Cramer makes an attempt to dive deep in his new annotated edition. A single sentence in the chapter called "The Pond in Winter" concerns the pickerel that fishermen catch and place in water-filled "wells" in the ice: "They, of course, are Walden all over and all through; are themselves small Waldens in the animal kingdom, Waldenses." In two footnotes, Cramer explains that Thoreau is making a four-part pun. The trapped fish are "walled-in" by the banks of the pond as well as by walls of ice, and as "Waldenses," they are inhabitants of Walden. He is apparently also alluding to the "Waldenses," a small oppressed religious sect in the 16th century that sought "walled-in" refuges in the Alps.

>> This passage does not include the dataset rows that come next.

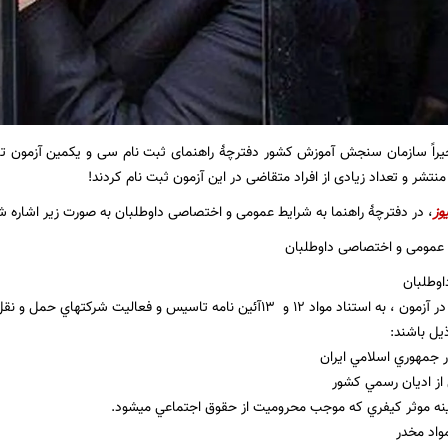
خیراً سازمان سنجش آموزش کشور دفترچۀ راهنمای ثبت نام سی و یکمین آزمون
 منتشر و تعداد زیادی از افراد متقاضی در این آزمون ثبت نام کردند!
وز
، در دفترچۀ راهنما به شرایط عمومی و اختصاصی داوطلبان به صورت زیر اشاره 
عمومی و اختصاصی داوطلبان
اوطلبان
 و 13آئين نامه تاسيس و فعاليت شركتهاي حمل و نقل بين المللي كالا
يل باشند:
 جمهوري اسلامي ايران
از اديان رسمي كشور
نه موثر كيفري كه موجب محروميت از حقوق اجتماعي ميشود.
مواد مخدر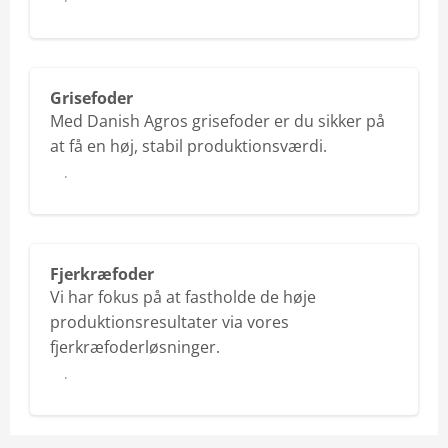
Læs mere her
Grisefoder
Med Danish Agros grisefoder er du sikker på
at få en høj, stabil produktionsværdi.
Læs mere her
Fjerkræfoder
Vi har fokus på at fastholde de høje
produktionsresultater via vores
fjerkræfoderløsninger.
Læs mere her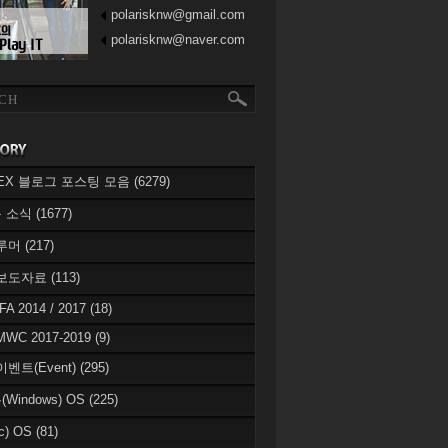
polarisknw@gmail.com
polarisknw@naver.com
eREX 블로그 포스팅 모음
(6279)
 소식
(1677)
 루머
(217)
 보도자료
(113)
IFA 2014 / 2017
(18)
MWC 2017-2019
(9)
이벤트(Event)
(295)
Windows) OS
(225)
c) OS
(81)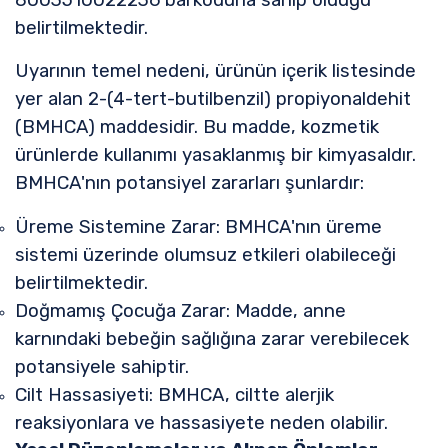
belirtilmektedir.
Uyarının temel nedeni, ürünün içerik listesinde
yer alan 2-(4-tert-butilbenzil) propiyonaldehit
(BMHCA) maddesidir. Bu madde, kozmetik
ürünlerde kullanımı yasaklanmış bir kimyasaldır.
BMHCA'nın potansiyel zararları şunlardır:
Üreme Sistemine Zarar: BMHCA'nın üreme
sistemi üzerinde olumsuz etkileri olabileceği
belirtilmektedir.
Doğmamış Çocuğa Zarar: Madde, anne
karnındaki bebeğin sağlığına zarar verebilecek
potansiyele sahiptir.
Cilt Hassasiyeti: BMHCA, ciltte alerjik
reaksiyonlara ve hassasiyete neden olabilir.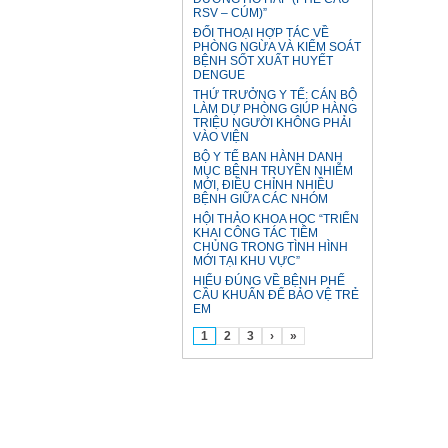
RSV – CÚM)”
ĐỐI THOẠI HỢP TÁC VỀ
PHÒNG NGỪA VÀ KIỂM SOÁT
BỆNH SỐT XUẤT HUYẾT
DENGUE
THỨ TRƯỞNG Y TẾ: CÁN BỘ
LÀM DỰ PHÒNG GIÚP HÀNG
TRIỆU NGƯỜI KHÔNG PHẢI
VÀO VIỆN
BỘ Y TẾ BAN HÀNH DANH
MỤC BỆNH TRUYỀN NHIỄM
MỚI, ĐIỀU CHỈNH NHIỀU
BỆNH GIỮA CÁC NHÓM
HỘI THẢO KHOA HỌC “TRIỂN
KHAI CÔNG TÁC TIÊM
CHỦNG TRONG TÌNH HÌNH
MỚI TẠI KHU VỰC”
HIỂU ĐÚNG VỀ BỆNH PHẾ
CẦU KHUẨN ĐỂ BẢO VỆ TRẺ
EM
1
2
3
›
»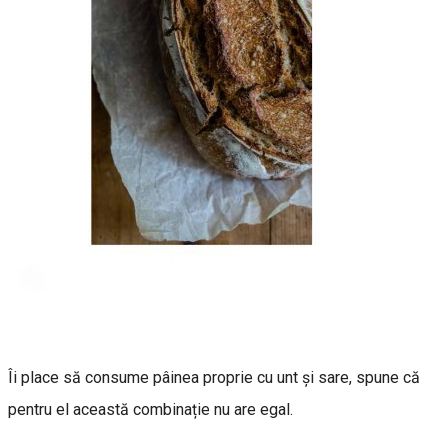
Îi place să consume pâinea proprie cu unt și sare, spune că
pentru el această combinație nu are egal.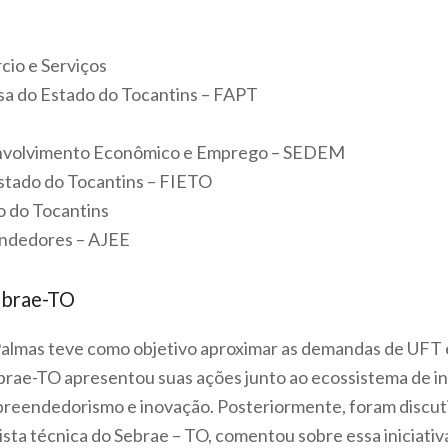
cio e Serviços
a do Estado do Tocantins – FAPT
envolvimento Econômico e Emprego – SEDEM
Estado do Tocantins – FIETO
 do Tocantins
ndedores – AJEE
Sebrae-TO
lmas teve como objetivo aproximar as demandas de UFT e
ebrae-TO apresentou suas ações junto ao ecossistema de in
reendedorismo e inovação. Posteriormente, foram discutid
sta técnica do Sebrae – TO, comentou sobre essa iniciativa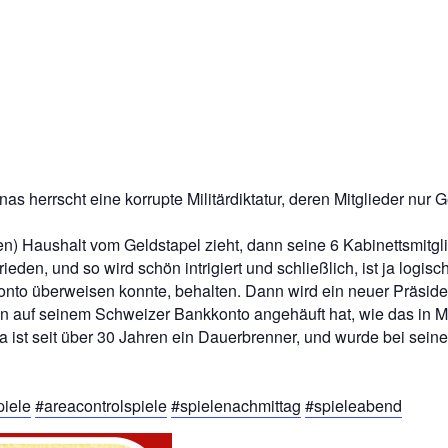
herrscht eine korrupte Militärdiktatur, deren Mitglieder nur Ge
n) Haushalt vom Geldstapel zieht, dann seine 6 Kabinettsmitgli
eden, und so wird schön intrigiert und schließlich, ist ja logisc
nto überweisen konnte, behalten. Dann wird ein neuer Präside
n auf seinem Schweizer Bankkonto angehäuft hat, wie das in Mili
 ist seit über 30 Jahren ein Dauerbrenner, und wurde bei seine
piele
#areacontrolspiele
#spielenachmittag
#spieleabend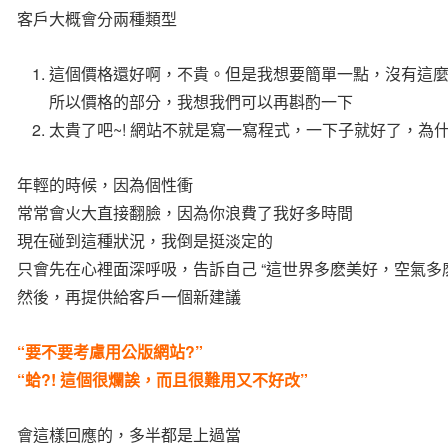
客戶大概會分兩種類型
這個價格還好啊，不貴。但是我想要簡單一點，沒有這
所以價格的部分，我想我們可以再斟酌一下
太貴了吧~! 網站不就是寫一寫程式，一下子就好了，為什
年輕的時候，因為個性衝
常常會火大直接翻臉，因為你浪費了我好多時間
現在碰到這種狀況，我倒是挺淡定的
只會先在心裡面深呼吸，告訴自己 “這世界多麽美好，空氣多
然後，再提供給客戶一個新建議
“要不要考慮用公版網站?”
“蛤?! 這個很爛誒，而且很難用又不好改”
會這樣回應的，多半都是上過當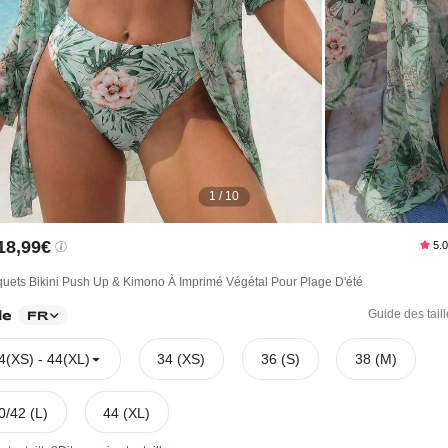
1 / 10
18,99€
5.
quets Bikini Push Up & Kimono À Imprimé Végétal Pour Plage D'été
le
Guide des tail
FR
4(XS) - 44(XL)
34 (XS)
36 (S)
38 (M)
0/42 (L)
44 (XL)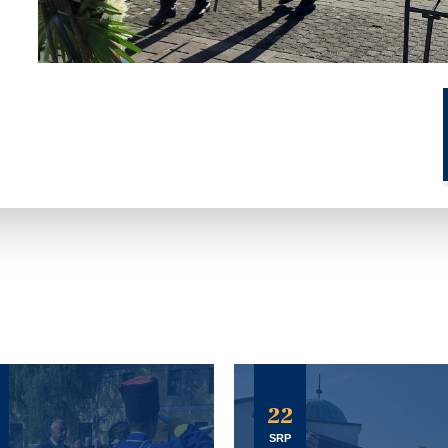
22
SRP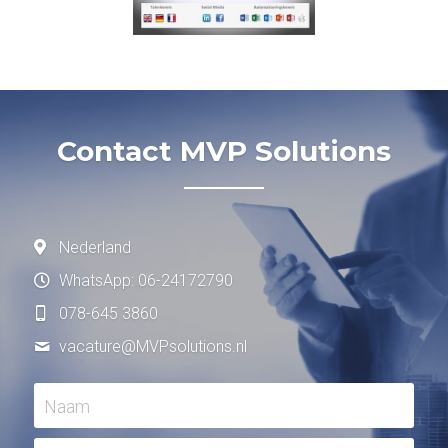
Contact MVP Solutions
Nederland
WhatsApp: 06-24172790
078-645 3860
vacature@
MVPsolutions.nl
Naam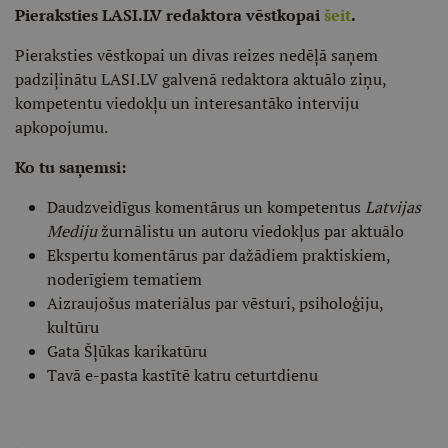
Pieraksties LASI.LV redaktora vēstkopai
šeit
.
Pieraksties vēstkopai un divas reizes nedēļā saņem
padziļinātu LASI.LV galvenā redaktora aktuālo ziņu,
kompetentu viedokļu un interesantāko interviju
apkopojumu.
Ko tu saņemsi:
Daudzveidīgus komentārus un kompetentus
Latvijas
Mediju
žurnālistu un autoru viedokļus par aktuālo
Ekspertu komentārus par dažādiem praktiskiem,
noderīgiem tematiem
Aizraujošus materiālus par vēsturi, psiholoģiju,
kultūru
Gata Šļūkas karikatūru
Tavā e-pasta kastītē katru ceturtdienu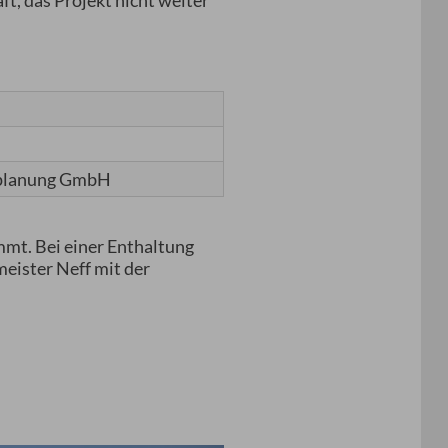
t, das Projekt nicht weiter
tplanung GmbH
mt. Bei einer Enthaltung
eister Neff mit der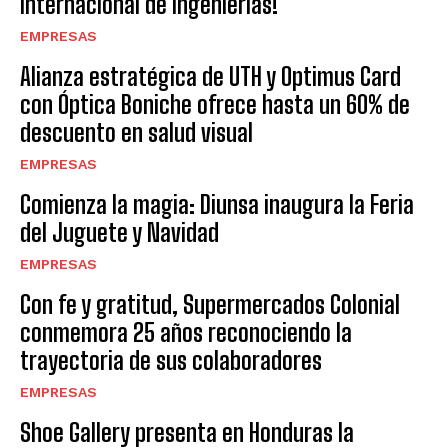
Internacional de Ingenierías!
EMPRESAS
Alianza estratégica de UTH y Optimus Card
con Óptica Boniche ofrece hasta un 60% de
descuento en salud visual
EMPRESAS
Comienza la magia: Diunsa inaugura la Feria
del Juguete y Navidad
EMPRESAS
Con fe y gratitud, Supermercados Colonial
conmemora 25 años reconociendo la
trayectoria de sus colaboradores
EMPRESAS
Shoe Gallery presenta en Honduras la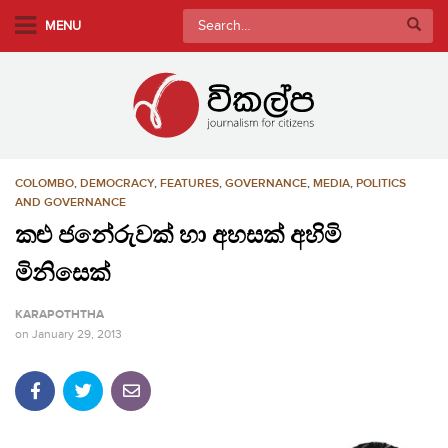
S
Search
MENU
k
for:
i
p
t
o
m
COLOMBO
,
DEMOCRACY
,
FEATURES
,
GOVERNANCE
,
MEDIA
,
POLITICS
a
AND GOVERNANCE
i
කළු ජනේරුවක් හා අහසක් අහිමි
n
c
මිනිසෙක්
o
n
KARAPOTHTHA
t
on
January 29, 2013
e
n
t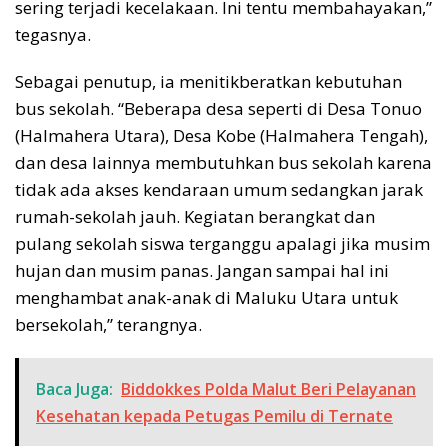
sering terjadi kecelakaan. Ini tentu membahayakan,”
tegasnya.
Sebagai penutup, ia menitikberatkan kebutuhan
bus sekolah. “Beberapa desa seperti di Desa Tonuo
(Halmahera Utara), Desa Kobe (Halmahera Tengah),
dan desa lainnya membutuhkan bus sekolah karena
tidak ada akses kendaraan umum sedangkan jarak
rumah-sekolah jauh. Kegiatan berangkat dan
pulang sekolah siswa terganggu apalagi jika musim
hujan dan musim panas. Jangan sampai hal ini
menghambat anak-anak di Maluku Utara untuk
bersekolah,” terangnya.
Baca Juga:
Biddokkes Polda Malut Beri Pelayanan
Kesehatan kepada Petugas Pemilu di Ternate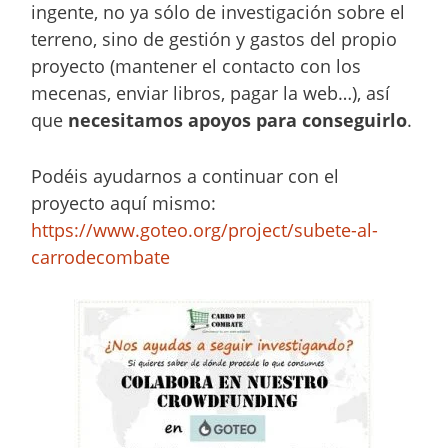
ingente, no ya sólo de investigación sobre el
terreno, sino de gestión y gastos del propio
proyecto (mantener el contacto con los
mecenas, enviar libros, pagar la web…), así
que
necesitamos apoyos para conseguirlo
.
Podéis ayudarnos a continuar con el
proyecto aquí mismo:
https://www.goteo.org/project/subete-al-
carrodecombate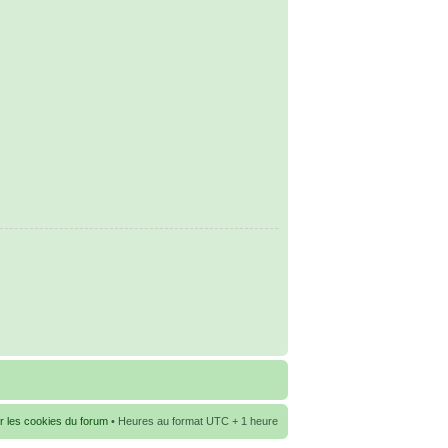
r les cookies du forum
• Heures au format UTC + 1 heure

There are more than Buell's four Thoreaus, of course. Henley says his favorite is the inquisitive and intense one, "who didn't want to be on his deathbed thinking he had not lived to the fullest, who wanted to get to the marrow of life and understand our purpose here and the nature of existence." For Carolyn Roberts, it's the quiet and unhurried Thoreau. For others, it's the Thoreau who was the enemy of slavery, the Thoreau who warmly welcomed friends to his little cabin, the Thoreau who could build a cabin cheaply with his own hands, or the one who liked to lie on his back in a drifting rowboat in the middle of the pond, and when he felt the boat bump shore, liked to look up to find out where he was.

As in the glassy pond itself on a still morning, you can look into Thoreau and see a reflection of the person you might like to be. Henley put it well when he said, "Thoreau was everyman, and he chose Walden to be his everyplace."